Das Aquarium
Kapitel 26 - 14. Juni 2007
Paul war kein Tierfreund. Wahrscheinlich lag es daran, dass er einfach nie Umgang mit Tieren hatte. Dafür hatte er Respekt vor ihnen, besonders vor Hunden und Pferden, obwohl er keine schlechte Erfahrungen mit ihnen machen musste. Sein Vater besaß früher ein Aquarium mit Guppys, Neonfischen, Skalaren, Welsen und einem Kampffisch. Die Stunden, die Paul in seiner Jugend damit zugebracht hatte, den Fischen zuzusehen, mussten in die Tausende gegangen sein.
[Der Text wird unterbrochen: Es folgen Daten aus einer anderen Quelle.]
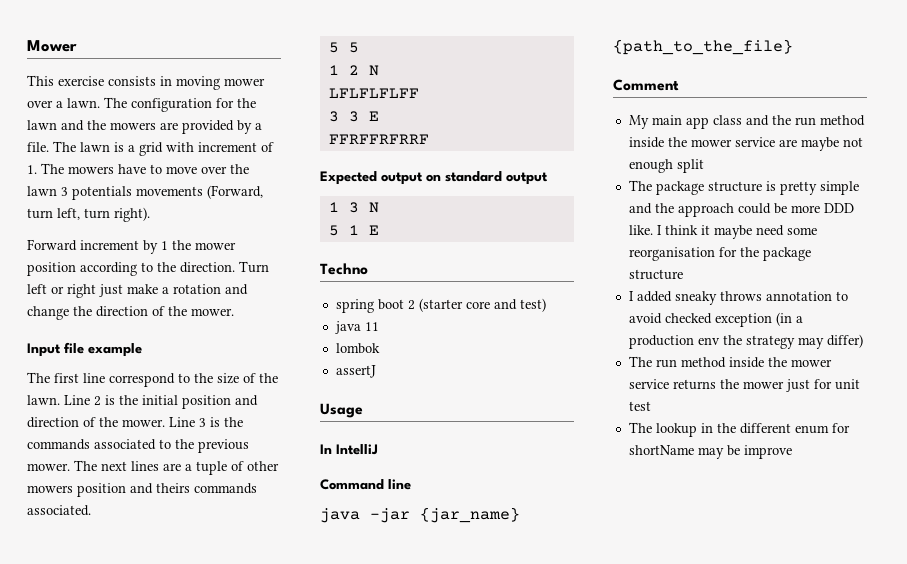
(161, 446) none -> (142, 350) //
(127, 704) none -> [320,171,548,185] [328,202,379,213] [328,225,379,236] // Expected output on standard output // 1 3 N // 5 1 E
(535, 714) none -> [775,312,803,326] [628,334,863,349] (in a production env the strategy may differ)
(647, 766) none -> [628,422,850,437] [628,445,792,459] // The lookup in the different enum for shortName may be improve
Immer, wenn es mit seinem Vater Stress gab, wandte er sich den Fischen zu. Sie waren nicht gestresst, nicht gereizt, zeigten ihm nicht Tag für Tag, dass er so, wie er war, nicht richtig war. Gaben ihm nicht jahrelang das Gefühl, zu stören, wiederholten nicht die immer gleichen Vorhaltungen. Sie nörgelten nicht an seinen langen Haaren herum, um im nächsten Atemzug voller Überzeugung zu erklären, dass bei Hitler nicht alles schlecht gewesen sei. Bei ihnen ging es nicht um eine Minute, die er zu spät zum Abendessen heimgekommen war. Sie störten sich nicht an den Hausschuhen, die er nicht trug, nicht an dem gekochten Ei, das er ungeschickt aß, und auch nicht an dem Schraubenzieher, den er nicht fachmännisch genug handhabte. Nein, die Fische kamen gern zu ihm an die Scheibe des Aquariums. Er brauchte diese nur mit dem Finger zu berühren. Es schien sogar, als mochten sie seine Musik. Sie waren immer dankbar für seine Gesellschaft, noch dankbarer allerdings für das Trockenfutter und die Wasserflöhe, mit denen er sie fütterte.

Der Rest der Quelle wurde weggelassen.